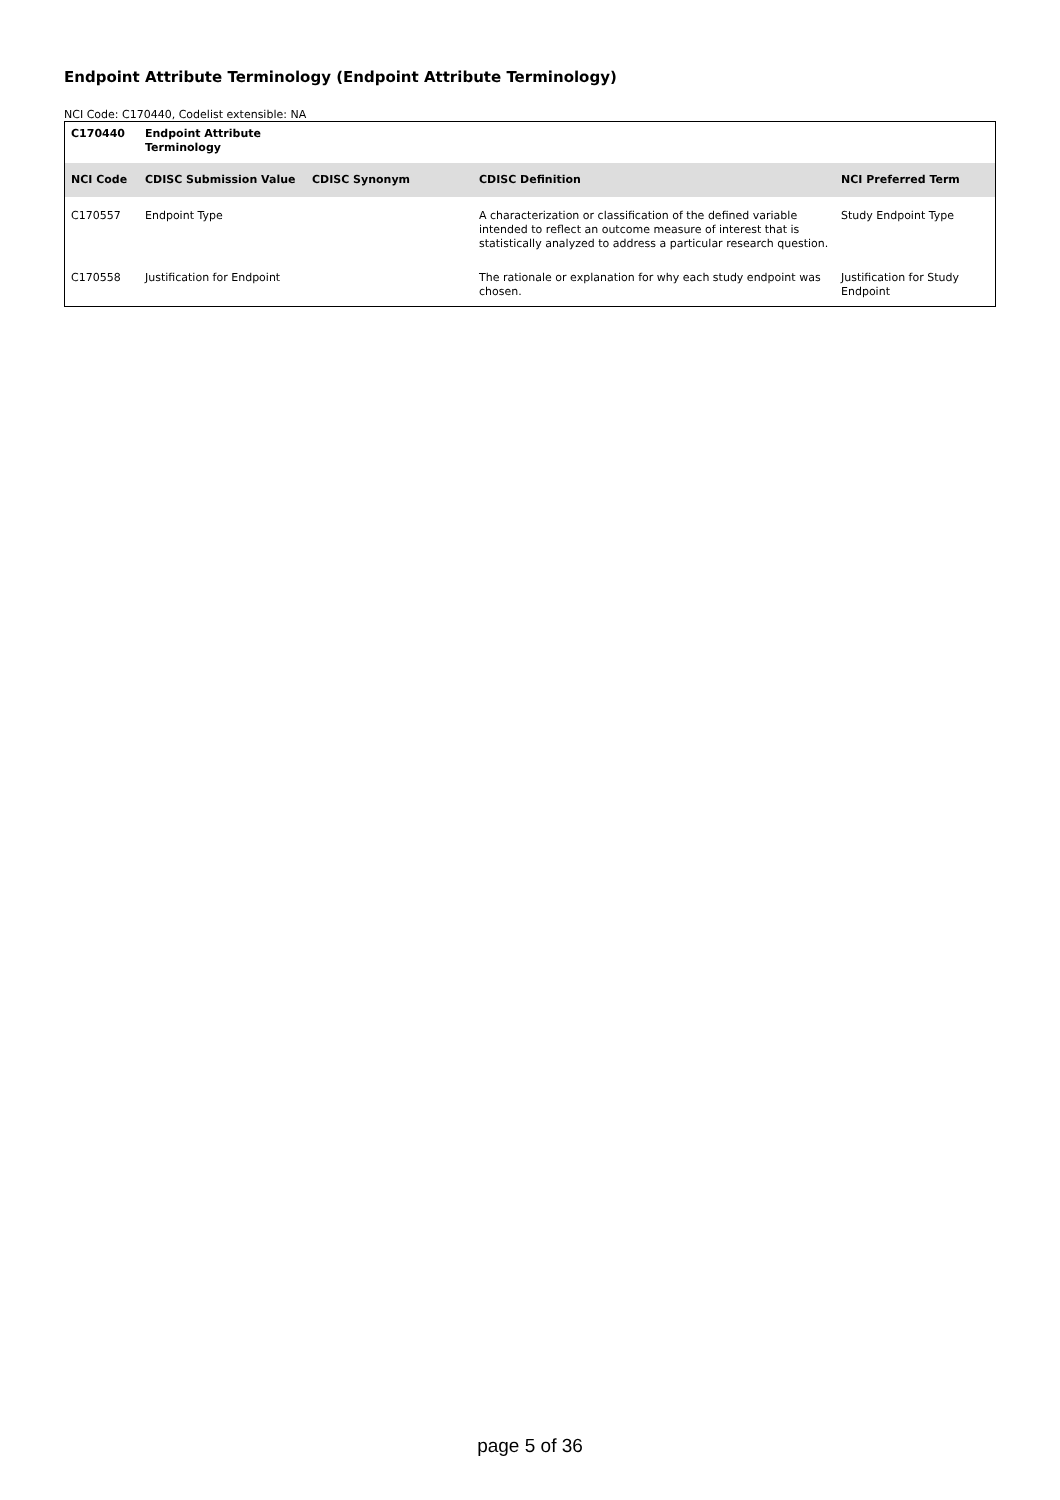Endpoint Attribute Terminology (Endpoint Attribute Terminology)
NCI Code: C170440, Codelist extensible: NA
| C170440 | Endpoint Attribute Terminology | | | |
| --- | --- | --- | --- | --- |
| NCI Code | CDISC Submission Value | CDISC Synonym | CDISC Definition | NCI Preferred Term |
| C170557 | Endpoint Type | | A characterization or classification of the defined variable intended to reflect an outcome measure of interest that is statistically analyzed to address a particular research question. | Study Endpoint Type |
| C170558 | Justification for Endpoint | | The rationale or explanation for why each study endpoint was chosen. | Justification for Study Endpoint |
page 5 of 36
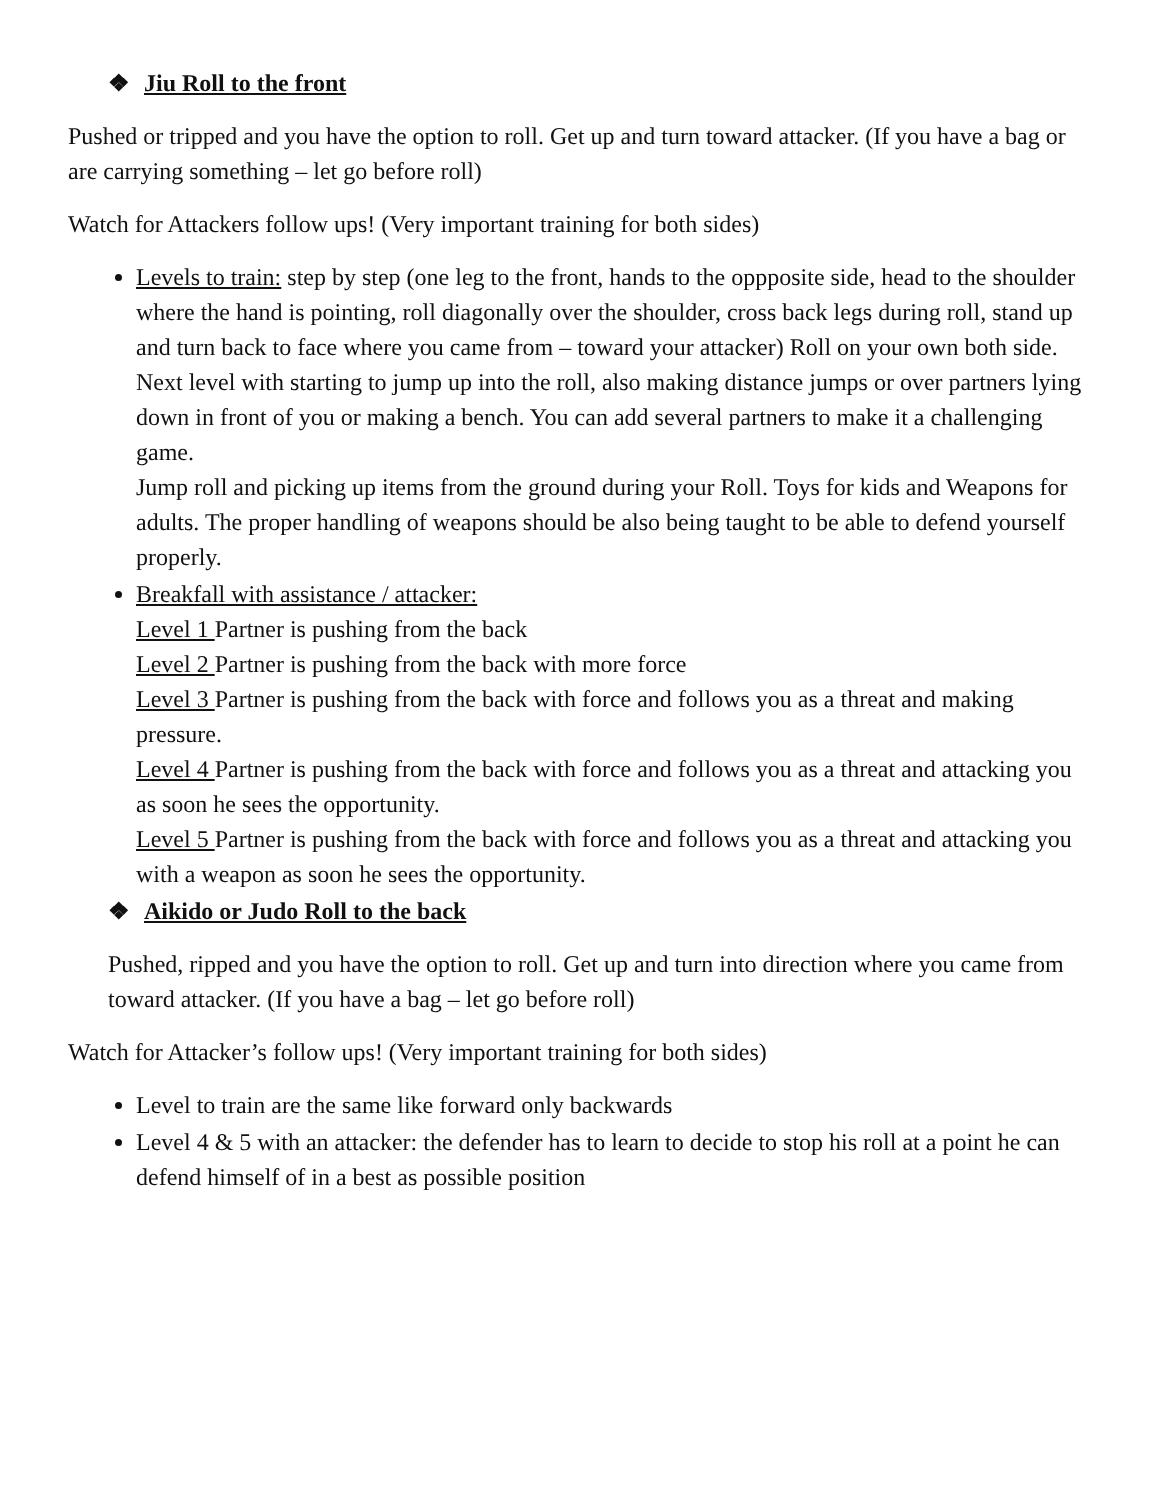❖ Jiu Roll to the front
Pushed or tripped and you have the option to roll. Get up and turn toward attacker. (If you have a bag or are carrying something – let go before roll)
Watch for Attackers follow ups! (Very important training for both sides)
Levels to train: step by step (one leg to the front, hands to the oppposite side, head to the shoulder where the hand is pointing, roll diagonally over the shoulder, cross back legs during roll, stand up and turn back to face where you came from – toward your attacker) Roll on your own both side.
Next level with starting to jump up into the roll, also making distance jumps or over partners lying down in front of you or making a bench. You can add several partners to make it a challenging game.
Jump roll and picking up items from the ground during your Roll. Toys for kids and Weapons for adults. The proper handling of weapons should be also being taught to be able to defend yourself properly.
Breakfall with assistance / attacker:
Level 1 Partner is pushing from the back
Level 2 Partner is pushing from the back with more force
Level 3 Partner is pushing from the back with force and follows you as a threat and making pressure.
Level 4 Partner is pushing from the back with force and follows you as a threat and attacking you as soon he sees the opportunity.
Level 5 Partner is pushing from the back with force and follows you as a threat and attacking you with a weapon as soon he sees the opportunity.
❖ Aikido or Judo Roll to the back
Pushed, ripped and you have the option to roll. Get up and turn into direction where you came from toward attacker. (If you have a bag – let go before roll)
Watch for Attacker’s follow ups! (Very important training for both sides)
Level to train are the same like forward only backwards
Level 4 & 5 with an attacker: the defender has to learn to decide to stop his roll at a point he can defend himself of in a best as possible position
----------------------------------------
### WHAT TO DO
Output all the data, exactly, without images.

### EXPECTED OUTPUT
Endpoint Attribute Terminology (Endpoint Attribute Terminology)
NCI Code: C170440, Codelist extensible: NA
| C170440 | Endpoint Attribute Terminology | | | |
| --- | --- | --- | --- | --- |
| NCI Code | CDISC Submission Value | CDISC Synonym | CDISC Definition | NCI Preferred Term |
| C170557 | Endpoint Type | | A characterization or classification of the defined variable intended to reflect an outcome measure of interest that is statistically analyzed to address a particular research question. | Study Endpoint Type |
| C170558 | Justification for Endpoint | | The rationale or explanation for why each study endpoint was chosen. | Justification for Study Endpoint |
page 5 of 36
❖ Jiu Roll to the front
Pushed or tripped and you have the option to roll. Get up and turn toward attacker. (If you have a bag or are carrying something – let go before roll)
Watch for Attackers follow ups! (Very important training for both sides)
Levels to train: step by step (one leg to the front, hands to the oppposite side, head to the shoulder where the hand is pointing, roll diagonally over the shoulder, cross back legs during roll, stand up and turn back to face where you came from – toward your attacker) Roll on your own both side.
Next level with starting to jump up into the roll, also making distance jumps or over partners lying down in front of you or making a bench. You can add several partners to make it a challenging game.
Jump roll and picking up items from the ground during your Roll. Toys for kids and Weapons for adults. The proper handling of weapons should be also being taught to be able to defend yourself properly.
Breakfall with assistance / attacker:
Level 1 Partner is pushing from the back
Level 2 Partner is pushing from the back with more force
Level 3 Partner is pushing from the back with force and follows you as a threat and making pressure.
Level 4 Partner is pushing from the back with force and follows you as a threat and attacking you as soon he sees the opportunity.
Level 5 Partner is pushing from the back with force and follows you as a threat and attacking you with a weapon as soon he sees the opportunity.
❖ Aikido or Judo Roll to the back
Pushed, ripped and you have the option to roll. Get up and turn into direction where you came from toward attacker. (If you have a bag – let go before roll)
Watch for Attacker’s follow ups! (Very important training for both sides)
Level to train are the same like forward only backwards
Level 4 & 5 with an attacker: the defender has to learn to decide to stop his roll at a point he can defend himself of in a best as possible position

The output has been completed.